The inside of my veins burned, my heartbeat a deadly storm behind my ribs. “If you don’t get that pussy of yours around my dick right now, I swear to God I will shove my cock so hard down your throat you’ll taste my balls for the next twenty motherfucking years.”
My dick was aching, my muscles complaining with agonizing tension. I could practically feel my balls squeeze and contract, one motherfucking stroke away from shooting ribbons of cum on my ten-thousand-dollar suit.
Mila fell down beside me, her romper in tatters, and the silk of her torn panties slipped to the side. “I know what you were trying to do, Saint.”
“Good, then you know what needs to be done right fucking now.”
“No.” She brushed her fingers through her wild curls, her cheeks still flushed. “You were trying to let me think I was in control when, in fact, I wasn’t.”
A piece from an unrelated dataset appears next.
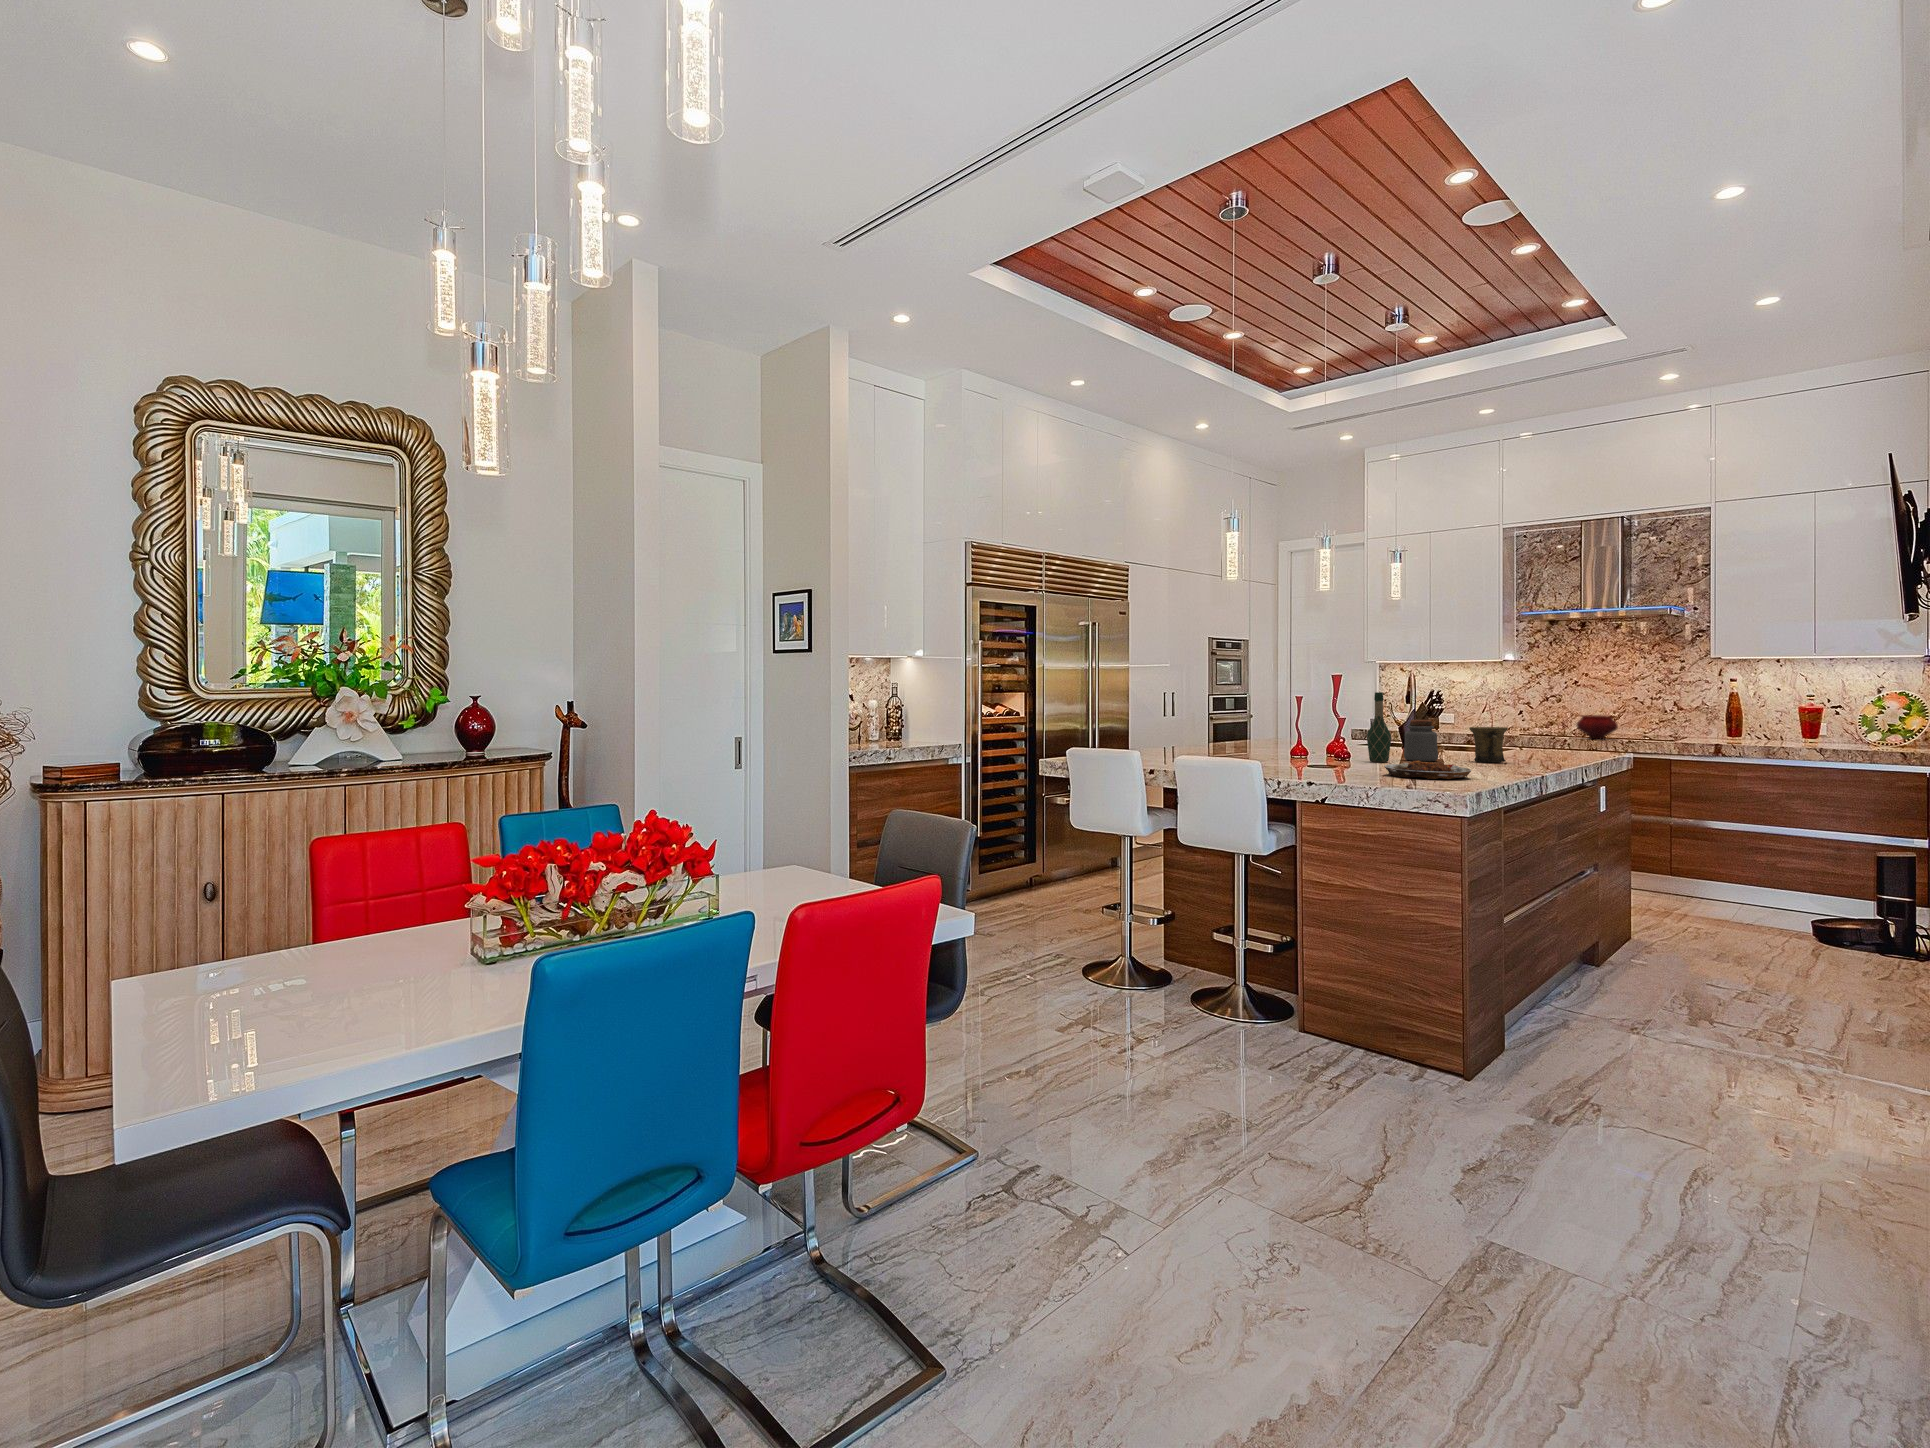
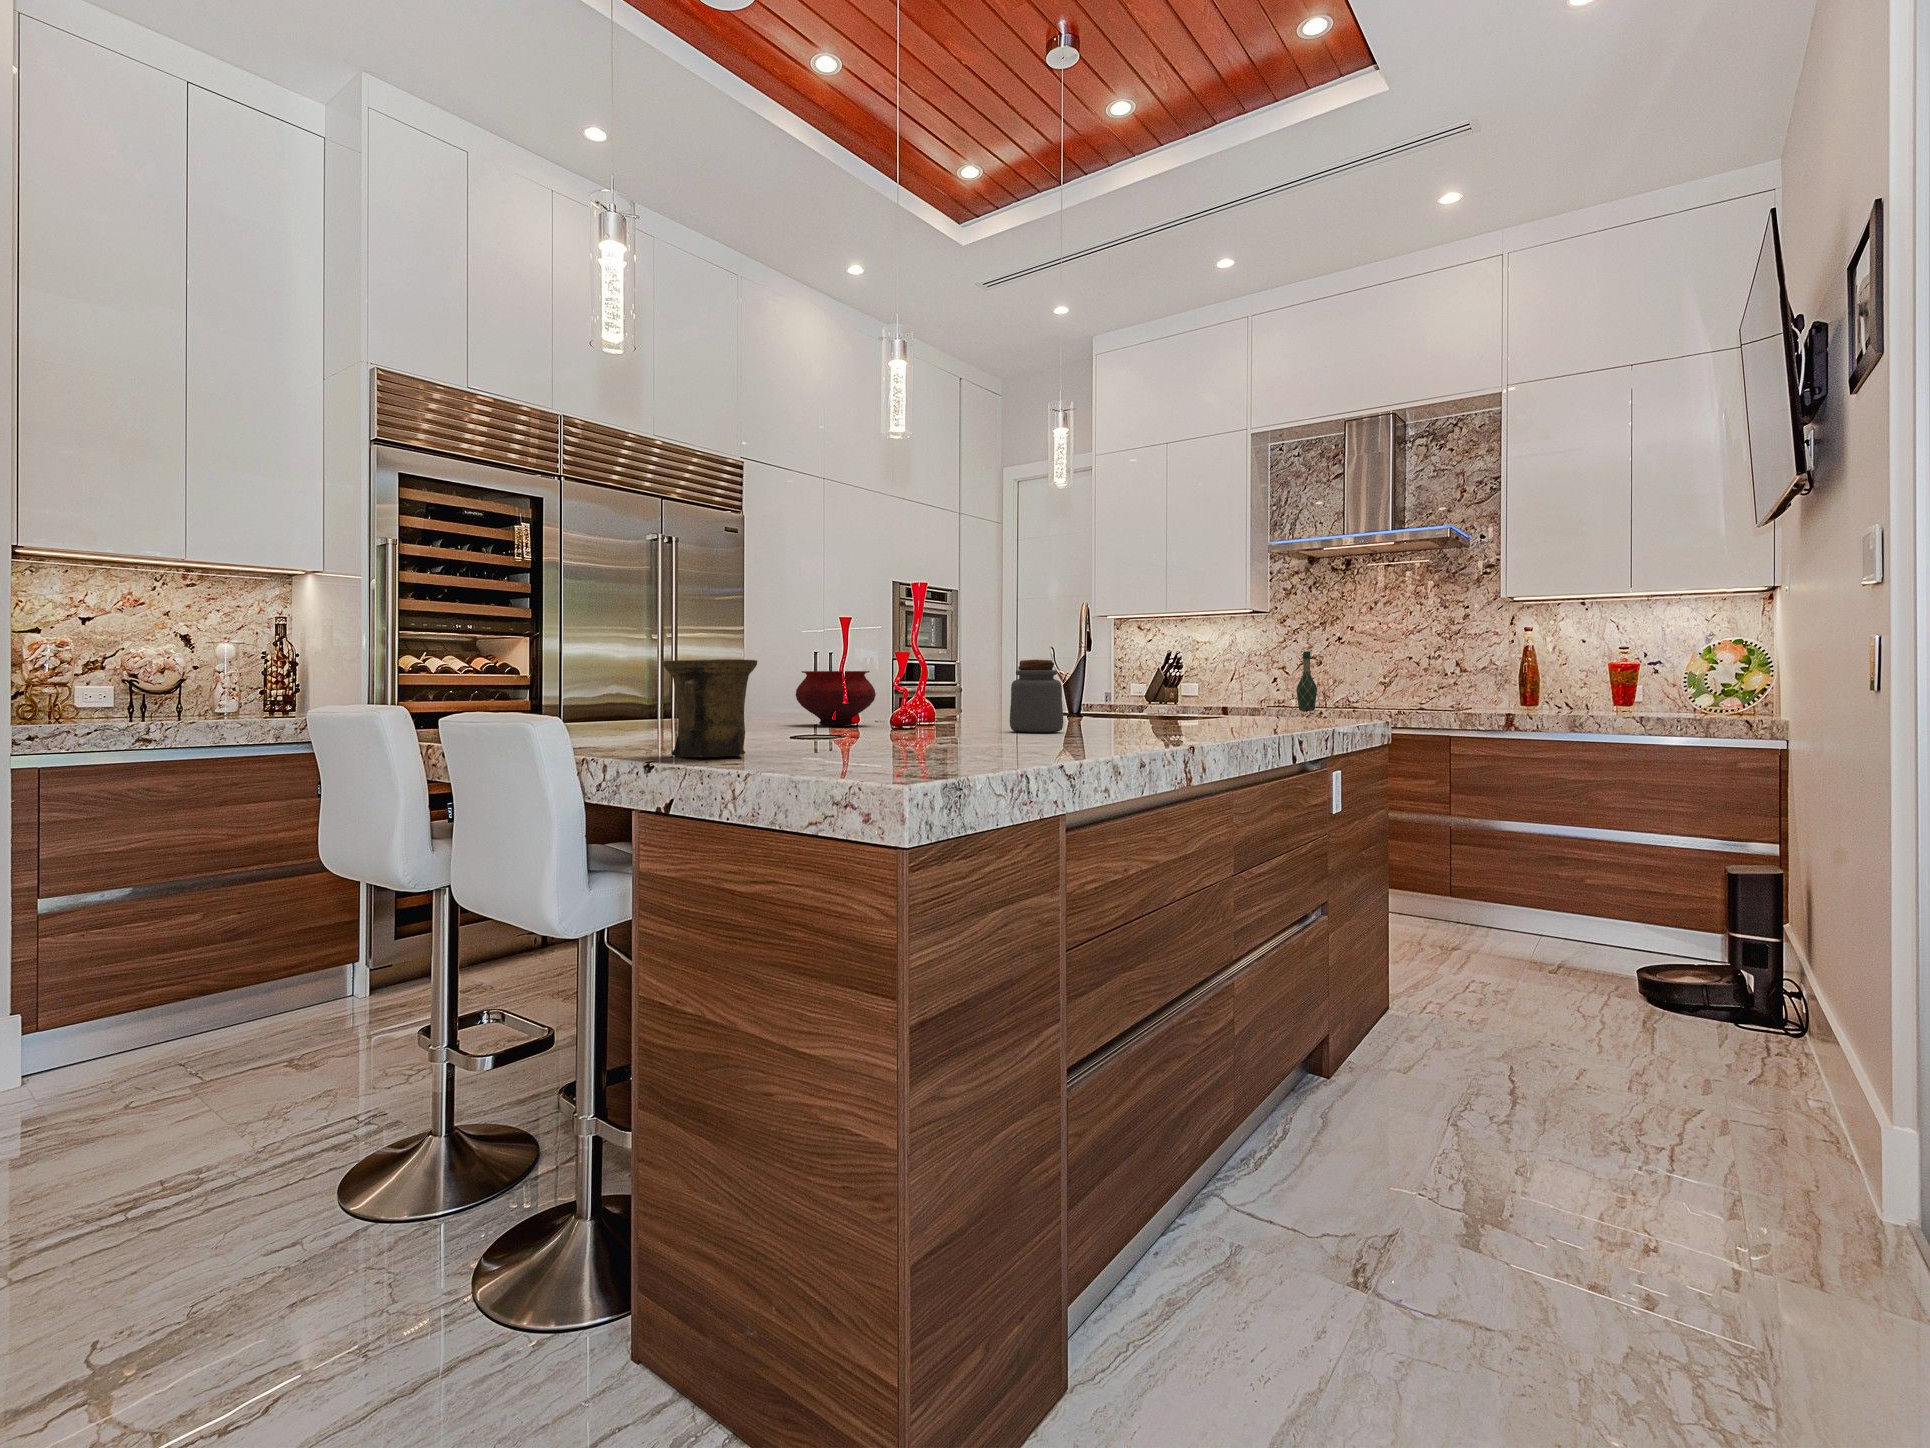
wine bottle: present [1367,692,1391,762] -> present [1297,651,1317,711]
bowl: present [1577,715,1618,739] -> present [796,671,876,726]
mug: present [1469,727,1508,762] -> present [663,659,757,757]
plate: present [1384,761,1471,779] -> none [846,721,1019,761]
I shifted, my dick still out of my pants and ready to pound. “Well, from where I’m sitting, you were pretty much in control of the entire fucking show.” I couldn’t even mask my annoyance if I tried.
Mila sat up straight, closing her thighs, and every goddamn bone in my body cracked since what I needed more than my last breath depended on those sexy-as-fuck thighs being spread wide open.